Using a virtual cortical module implementing a neural field model to modulate brain rhythms in Parkinson's disease

Abstract

We propose a new method for selective modulation of cortical rhythms based on neural field theory, in which the activity of a cortical area is extensively monitored using a two-dimensional microelectrode array. The example of Parkinson's disease illustrates the proposed method, in which a neural field model is assumed to accurately describe experimentally recorded activity. In addition, we propose a new closed-loop stimulation signal that is both space- and time- dependent. This method is especially designed to specifically modulate a targeted brain rhythm, without interfering with other rhythms. A new class of neuroprosthetic devices is also proposed, in which the multielectrode array is seen as an artificial neural network interacting with biological tissue. Such a bio-inspired approach may provide a solution to optimize interactions between the stimulation device and the cortex aiming to attenuate or augment specific cortical rhythms. The next step will be to validate this new approach experimentally in patients with Parkinson's disease.

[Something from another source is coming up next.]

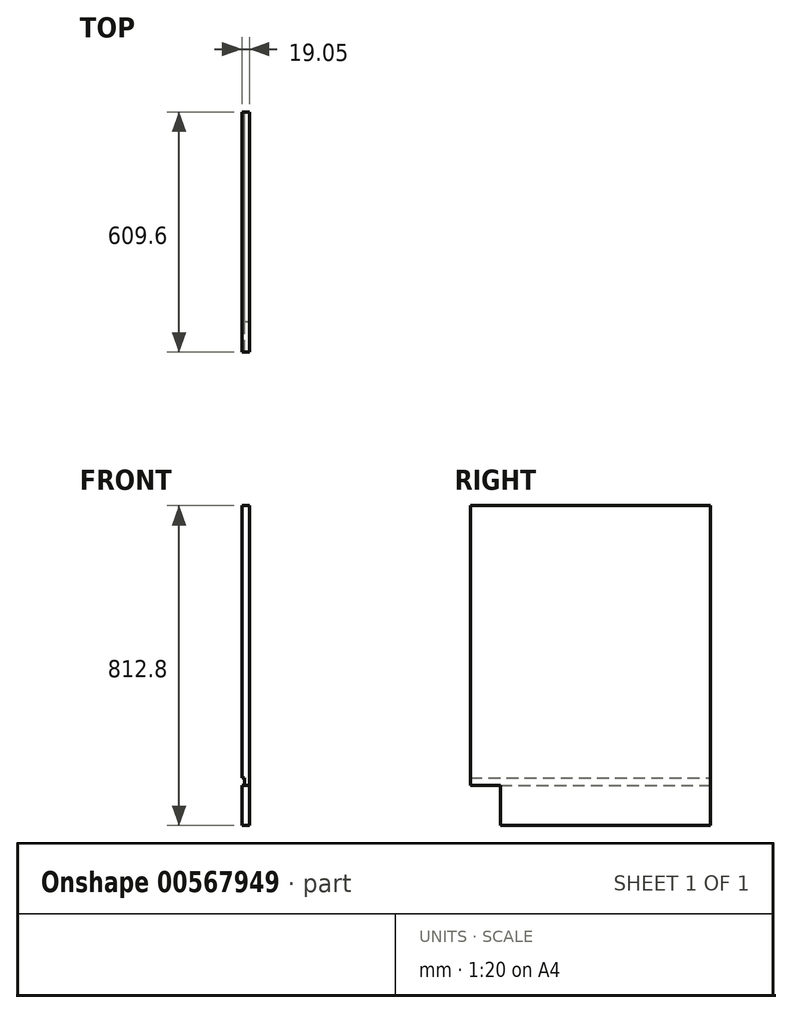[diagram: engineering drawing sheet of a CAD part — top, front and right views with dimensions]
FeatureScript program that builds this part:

Keywords: Parkinson's disease; brain stimulation; dysrhythmia; neural field model; neuroprosthetic devices.

Figure 1

Schematic representation of the cortical target and the MEA. The MEA provides a spatial mapping of neural activity in the cortical target compatible with the spatial scale of description of the neural field model (mesoscopic scale). Consequently, it is possible to exploit the neural field theory to process multi-site recordings provided by the MEA, and to combine these recordings into multiple stimulation signals aiming to modulate neuronal activity.

Figure 2

Localization, frequency analysis and coherence of primary motor cortex (M1) activity with tremor. Magnetoencephalographic (MEG) and electromyographic (EMG) data acquired in a PD patient with right hand tremor. The arrow shows where the MEG signal is recorded. The power spectrum of M1 MEG recording presents a strong peak centered around 10 Hz (middle). Cerebro-muscular (CM) coherence between M1 activity as measured by MEG and EMG of the Extensor Digitorum Communis (EDC) has a maximum around 10 Hz (Fig. modified from Timmermann et al., , with permission).

Figure 3

Principle of the proposed closed-loop stimulation method. Local Field Potentials (LFPs) are recorded by micro-electrodes of the high-density (on the order of 25 electrodes per square millimeter, similar to the Utah Array) MEA. These signals are independently amplified, filtered and analyzed to detect the presence of undesirable frequency components above a predetermined threshold. Stimulation is provided to the cortical target only at the spatial position(s) where the threshold is crossed.

Figure 4

Network activity (2D mapped to 1D) before (“control off”) and during (“control on”) closed-loop stimulation. “Pathological” 10 Hz oscillations of the recorded membrane potential (0–500 ms) are durably attenuated by the closed-loop stimulation signal (switched “on” between 500 and 1000 ms) controlling network activity in space and time. When the stimulation signal is present, the network is still active in other (“physiological”) frequency bands, i.e., network activity are not completely suppressed by the stimulation signal.

Figure 5

Power spectrum of neural activity before (blue) and during (red) stimulation. Before closed-loop stimulation, the dominant frequency is 10 Hz. During closed-loop stimulation specifically targeting the 10 Hz frequency, the power spectrum is strongly decreased at 10 Hz (and also at its sub-harmonics) whereas other frequency bands appear minimally affected. Note: (1) = strong attenuation of the 10 Hz peak, (2) and (3) = slight perturbation of the 50 and 85 Hz peaks respectively. This means that the closed-loop stimulation signal minimally interferes with the processing of inputs to the network at non-“pathological” frequencies.

Figure 6

Block diagram of the proposed virtual cortical module. The MEA is positioned on the cortex, and communicates via an interface INT with the chipset CPU. Recorded signals are amplified by the AMPL module, and then analyzed to detect the presence of “pathological” rhythms. If the undesirable rhythm is present, the TRIG module triggers the solving of neural field equations with the NFE module. The computed potential values are stocked in the BUFF module, to be later recalled when delayed values of the potential are needed. The potential values are then converted by the module CONV into a firing rate, i.e., a stimulation frequency. This stimulation frequency is transmitted to the STIM module that will trigger the stimulation to the cortical target. An internal clock SYNC synchronizes the various modules (Fig. from Beuter and Modolo, patent EP 09305432.8, 2009).